The yeast cells contain enzymes called zymase which are naturally occurring catalysts- speeds up reactions. Fermentation happens fastest at room temperature. At a lower temperature the reaction slows down, and at a higher temperature the yeast is destroyed. If oxygen gets into the fermentation ethanoic acid is produced. When the concentration of the alcohol reaches 10 to 20% the fermentation reaction stops, because yeast gets killed off by the alcohol. Different types of alcoholic drinks are made from different sources- usually from grain, fruits or vegetables. The fermented mixture can be distilled to produce a more concentrated alcohol.
Beer and Wine 2
Ethanol affects the bodies by generally making people feel less inhibited which helps people to socialize and relax with each other. However, ethanol reduces the activity of the nervous systems. Too much alcohol leads to impaired judgment, poor balance and coordination, lack of self-control, unconsciousness and even coma. Alcohol in excess causes dehydration which can damage brain cells (brain function), damages the liver (liver disease).
Getting drunk can lead to loutish behavior and violence. People can become addicted to alcohol- this can lead to family breakdown, losing jobs and even being homeless. Getting drunk can lead to irresponsible sexual behavior which can cause a sexually transmitted infection, drink driving which causes death and injury, and economic costs too.

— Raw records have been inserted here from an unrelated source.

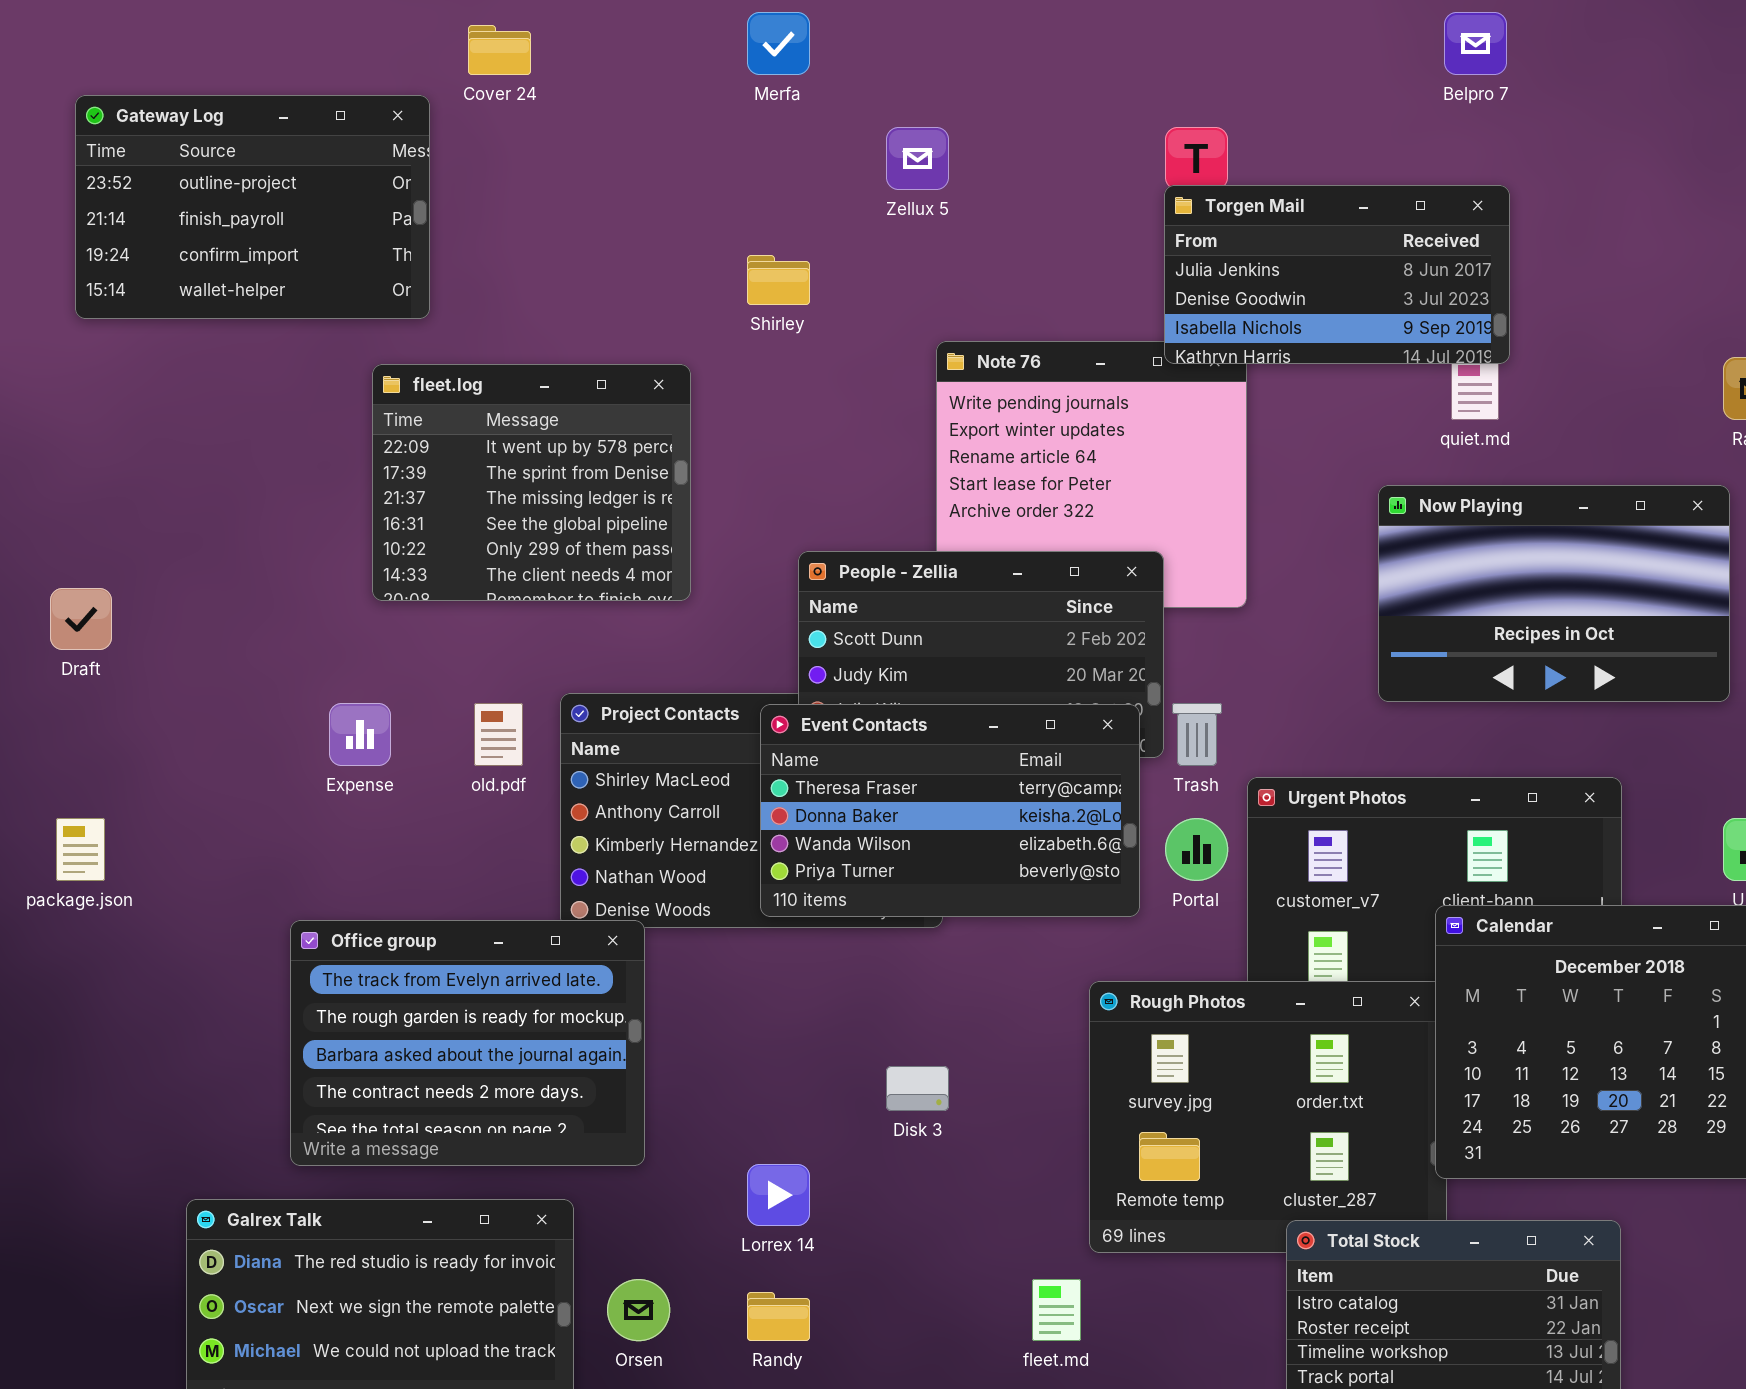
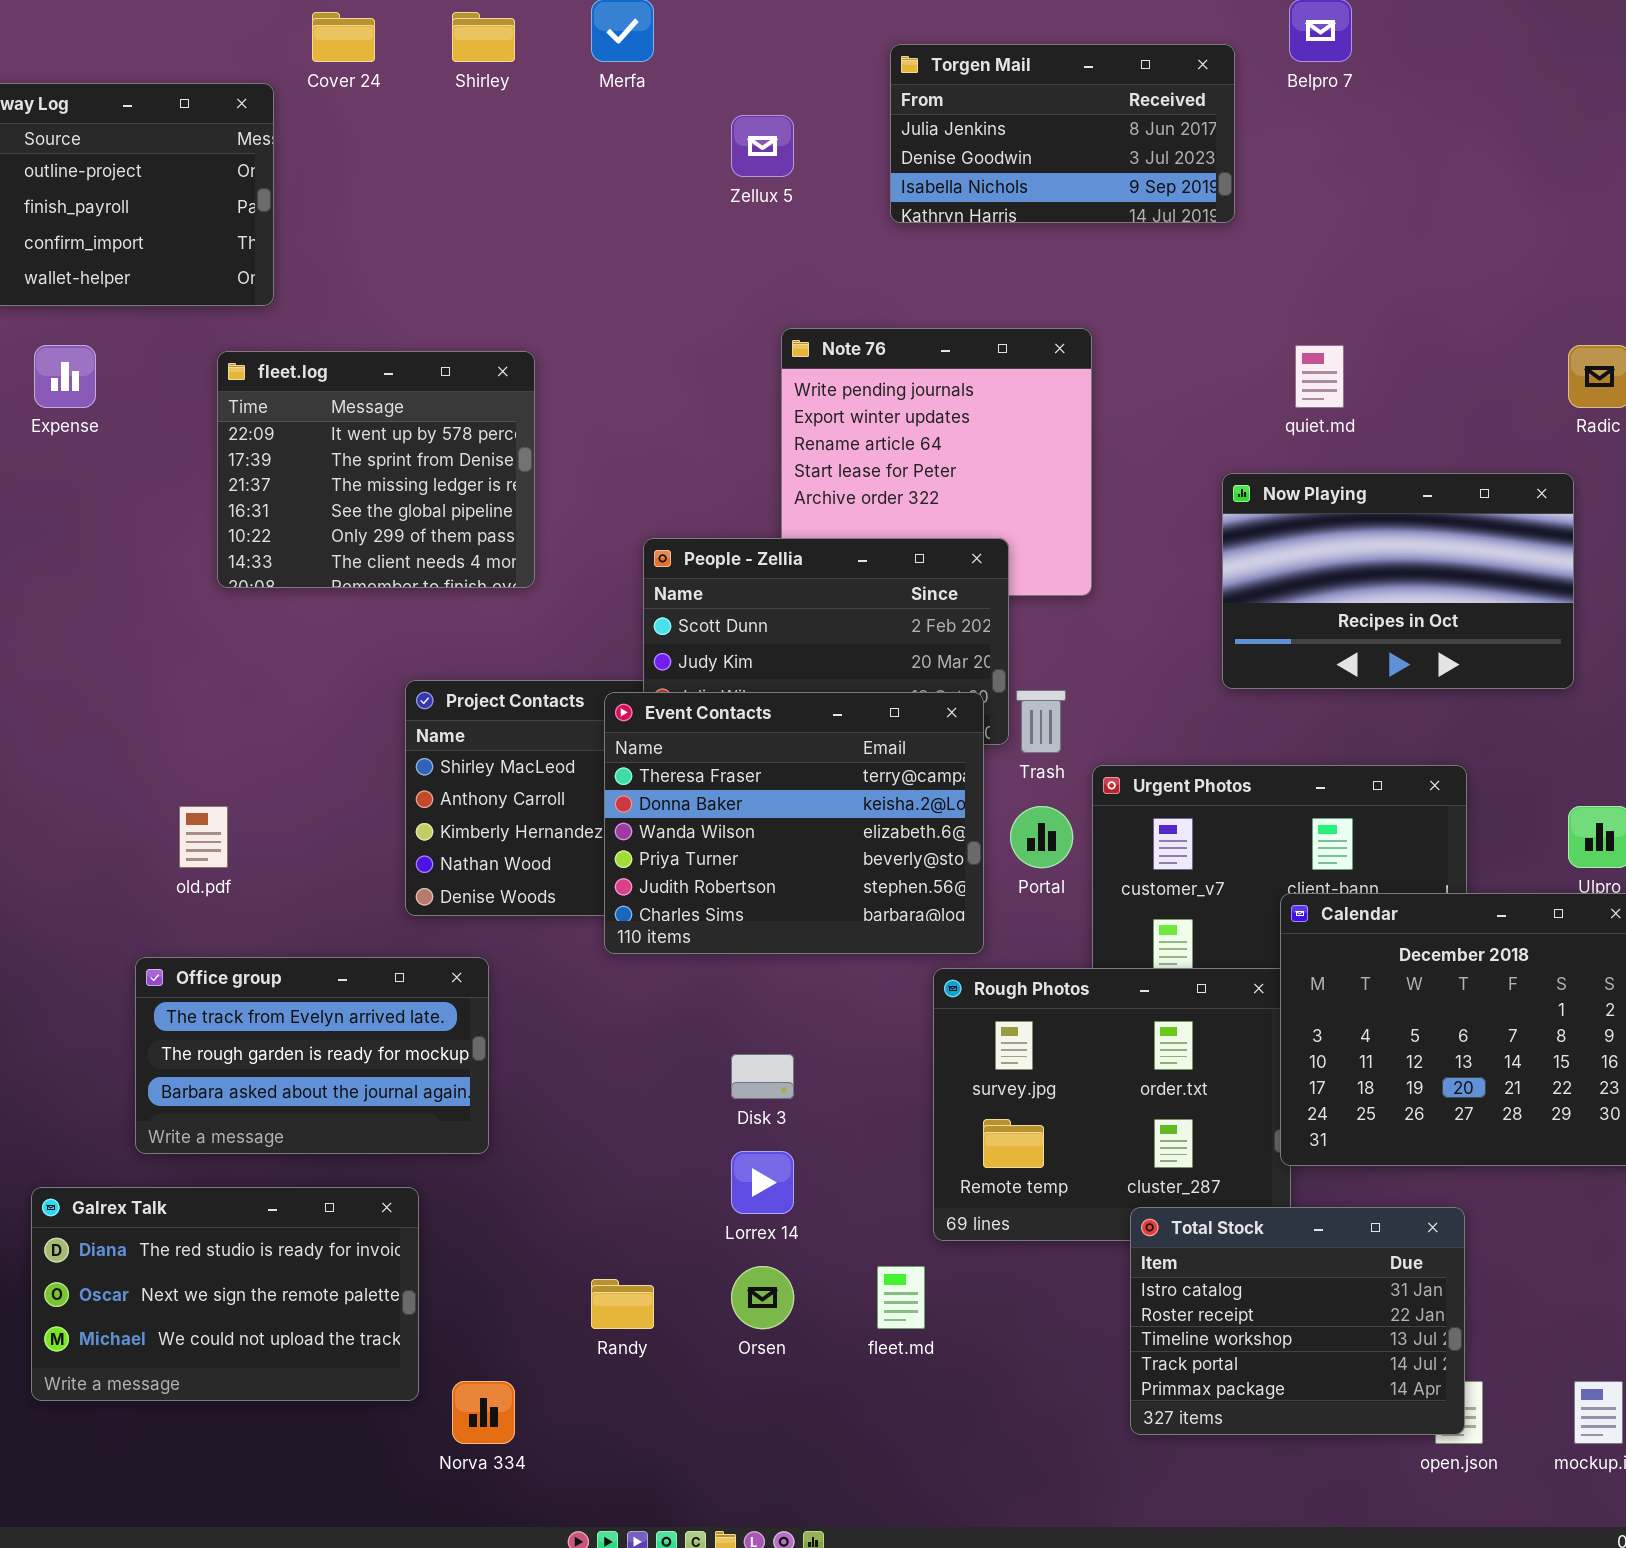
Torgen Mail: [1164,185,1510,364] -> [890,44,1235,223], moved
Shirley: [747,255,810,305] -> [452,12,515,62], moved
Expense: [329,703,391,766] -> [34,345,96,408], moved
old.pdf: [474,703,523,766] -> [179,806,228,868], moved
Event Contacts: [760,704,1140,917] -> [604,692,984,954], resized
Office group: [290,920,645,1166] -> [135,957,489,1154], resized
Lorrex 14: [747,1164,810,1226] -> [731,1151,794,1214], moved
Orsen: [607,1279,670,1341] -> [731,1266,794,1329], moved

Mix oil + water to make an emulsion. Emulsion are made up of lots of droplets of droplets of one liquid suspended in another liquid. Oil and water naturally seperate, emulsifiers stop liquids seperating.
Hydrophilic: (head) "water loving", attracted to water molecules Hydrophobic: (Tail) Attracted to the oil molecule Mayonnaise, low-fat spread, and ice-cream are foods containg emulsifiers. Mayonnaise: Contains lecithin the emulsifier.